Karen Ball




Sydney College of the Arts, University of Sydney, Australia


My art practice involves the making of three dimensional objects, printmaking and research. After many years of making art, I embarked on tertiary study as a mature age student completing a Bachelor of Visual Art ( Hons 1) and Master of Visual Art. Study initiated a strong interest in art theory and history, and continues to inform my creative endeavours.
This year I was awarded The Ursula Hoff Internship to conduct a study of the print collections of The Ian Potter Museum, The National Gallery of Victoria and The Baillieu Library ( The University of Melbourne). The benefits gained through access to these collections are immeasurable.  My chosen area of study is The Depiction of Women in Prints from the Seventeenth to the Twentieth Century.
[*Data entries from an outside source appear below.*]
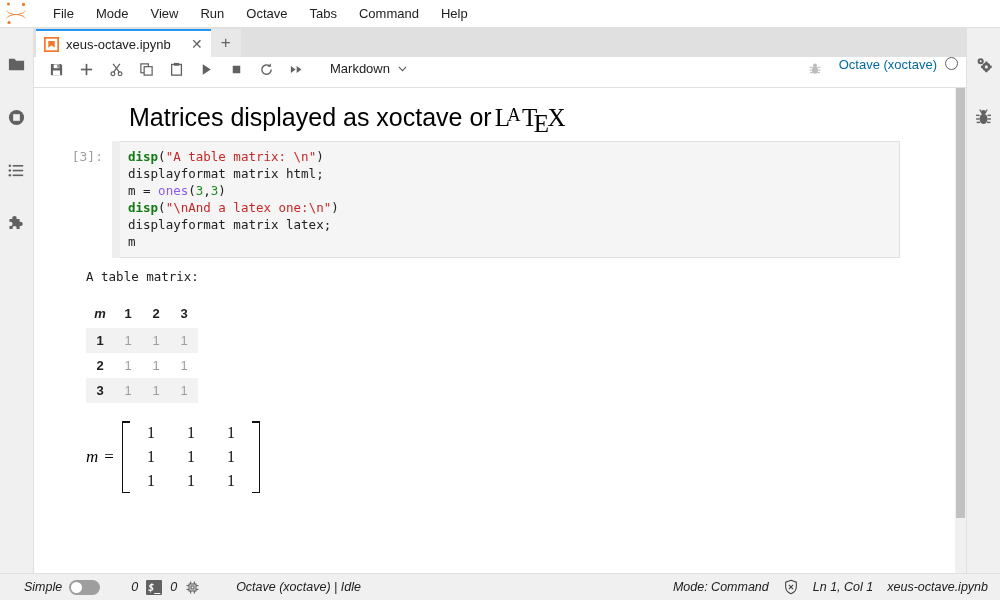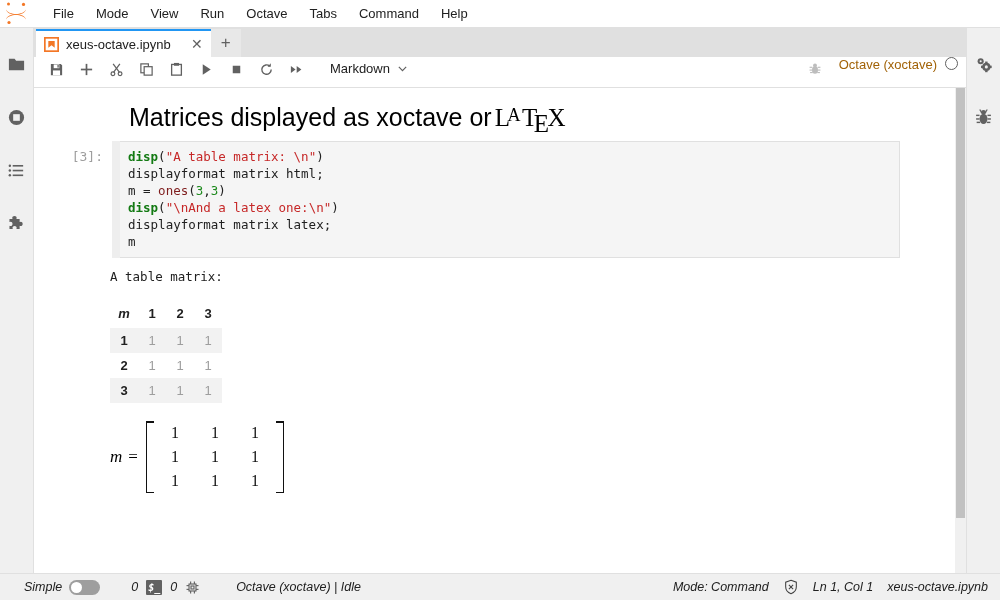--- a/index.html
+++ b/index.html
@@ -139,7 +139,7 @@
   }
   .tb-select .chev { margin-left: 7px; display: flex; }
   .tb-spacer { flex: 1 1 auto; }
-  .kernel-name { font-size: 13px; color: #a16207; margin: 0 8px 0 6px; white-space: nowrap; }
+  .kernel-name { font-size: 13px; color: #0369a1; margin: 0 8px 0 6px; white-space: nowrap; }
   .kernel-dot {
     width: 13px; height: 13px;
     border: 1.6px solid #616161;

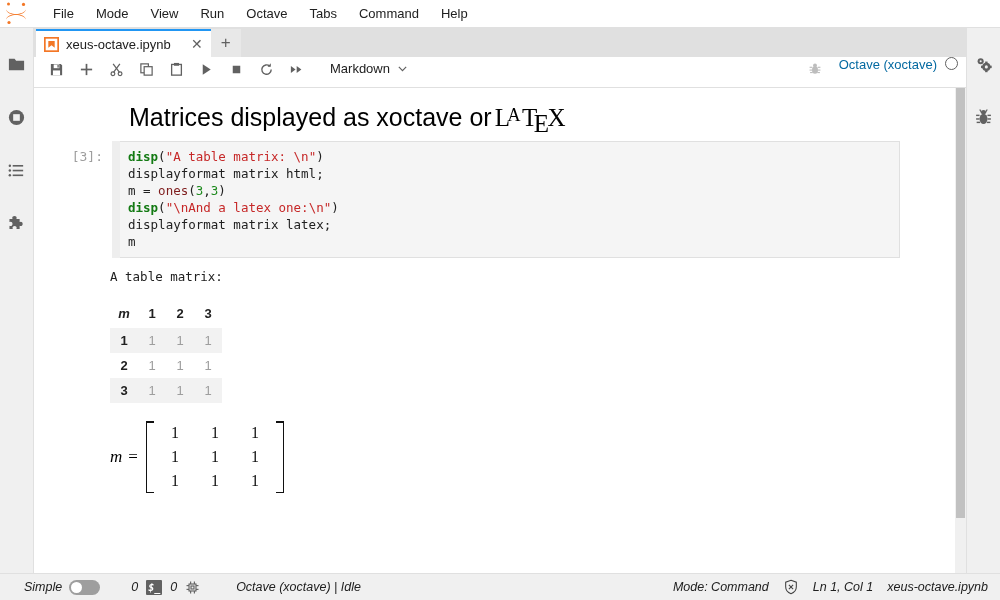--- a/index.html
+++ b/index.html
@@ -242,7 +242,7 @@
   }
   .tok-fn { color: #137a13; font-weight: bold; }
   .tok-str { color: #c62828; }
-  .tok-builtin { color: #7f1d1d; }
+  .tok-builtin { color: #8b5cf6; }
   .tok-num { color: #1d8a1d; }
 
   

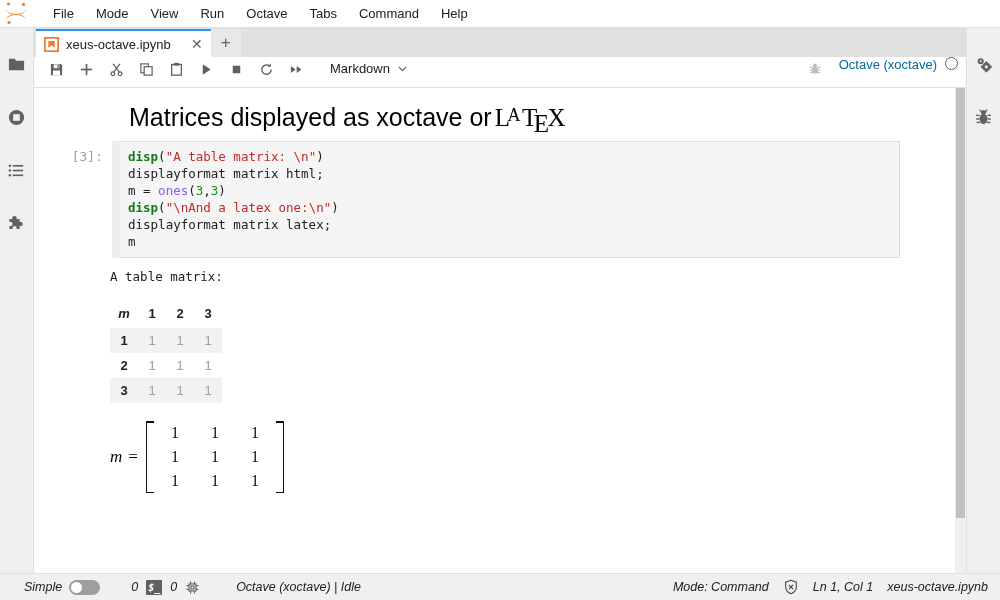--- a/index.html
+++ b/index.html
@@ -247,7 +247,7 @@
 
   
   .cell-output {
-    padding-left: 76px;
+    padding-left: 52px;
     padding-right: 60px;
     padding-top: 10px;
   }

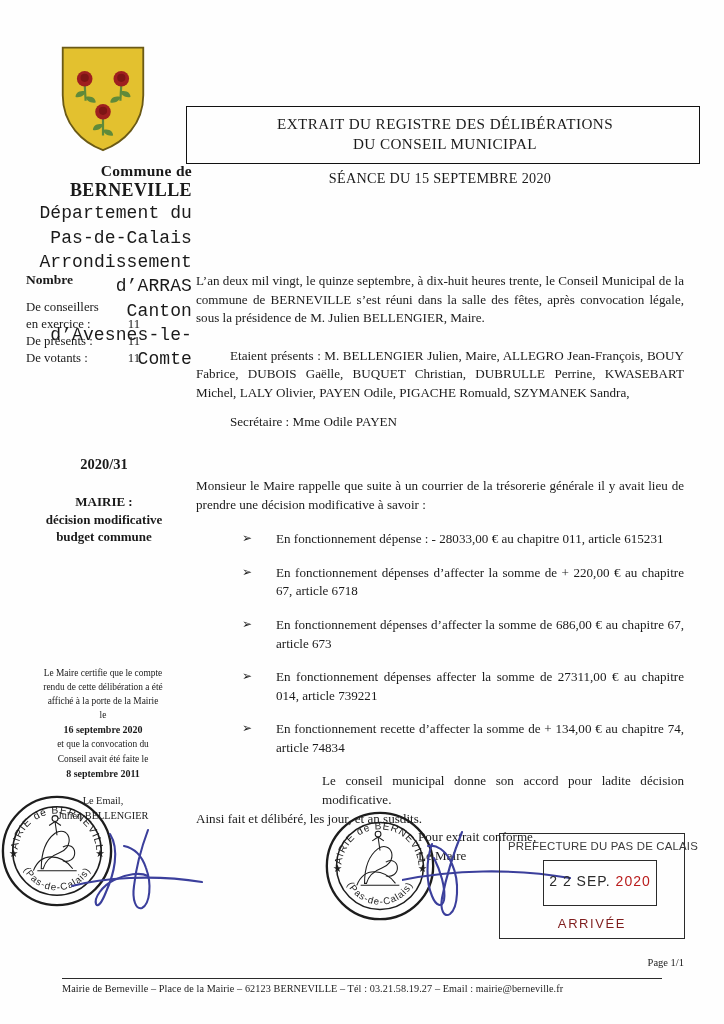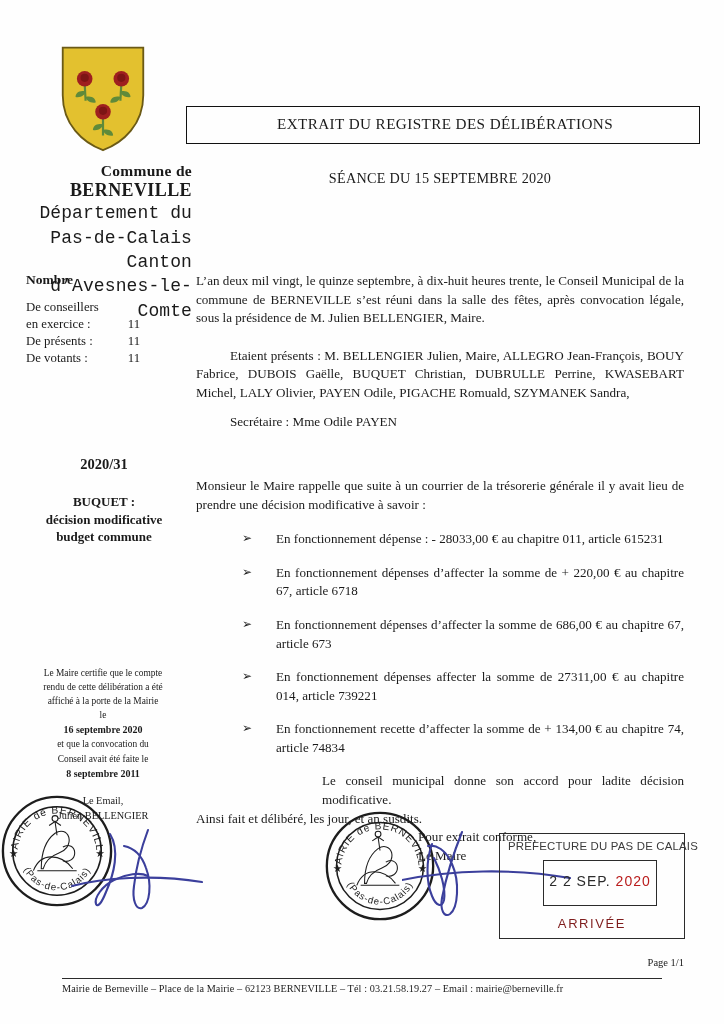--- a/index.html
+++ b/index.html
@@ -404,6 +404,7 @@
 
   <div class="title-box">
     <div class="t">EXTRAIT DU REGISTRE DES DÉLIBÉRATIONS</div>
+    <div class="t">DU CONSEIL MUNICIPAL</div>
   </div>
   <div class="seance">SÉANCE DU 15 SEPTEMBRE 2020</div>
 

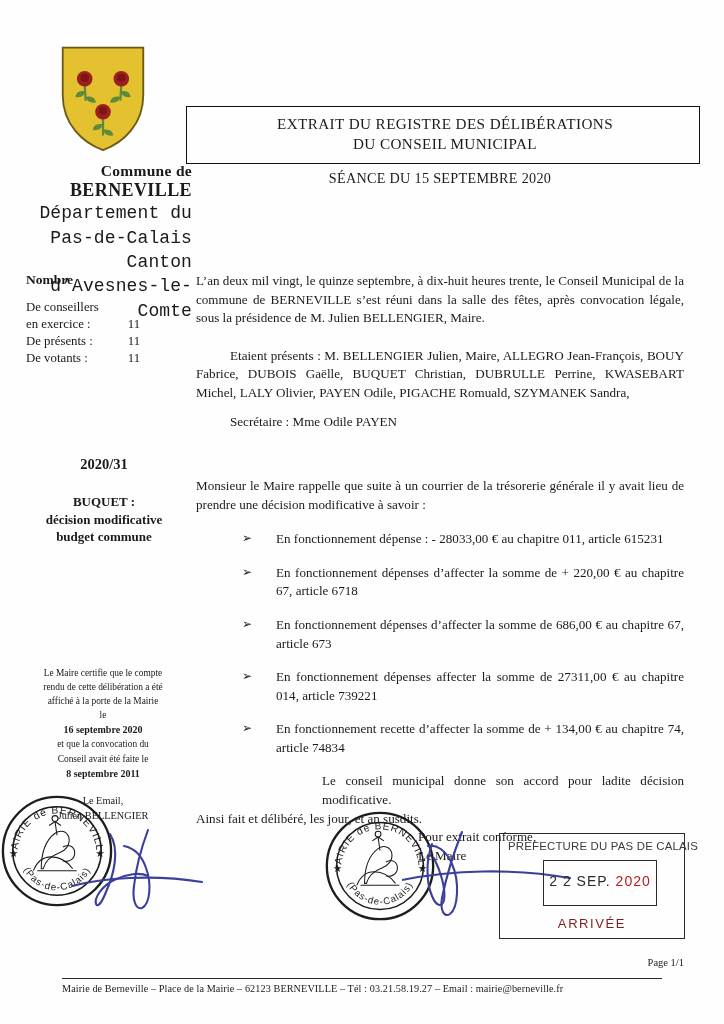--- a/index.html
+++ b/index.html
@@ -321,6 +321,7 @@
     <div class="commune-line1">Commune de</div>
     <div class="commune-line2">BERNEVILLE</div>
     <div class="commune-sub">Département du Pas-de-Calais</div>
+    <div class="commune-sub">Arrondissement d’ARRAS</div>
     <div class="commune-sub">Canton d’Avesnes-le-Comte</div>
   </div>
I am currently completing several thematically based research papers which pertain to aspects of that research.
I find that studio and research work are an ideal combination. One informs the other. The creative possibilities are infinite.    


The Work of Art in the Age of Environmental Degradation: Exploring the form of contemporary printmaking


In 1936, Walter Benjamin stated that due to technological changes, humanity's entire mode of existence and the way we view the work of art were yet to be fully determined.  This statement has as much relevance today, particularly in the context of art which addresses vital issues of the environment, dubious scientific research and how they impact the whole of humanity. The twenty first century artist who wishes to address those issues is somewhat burdened with the weight of imparting an unpleasant message while also engaging the audience. Two printmaking artists have successfully achieved this goal through imaginative and creative deconstruction.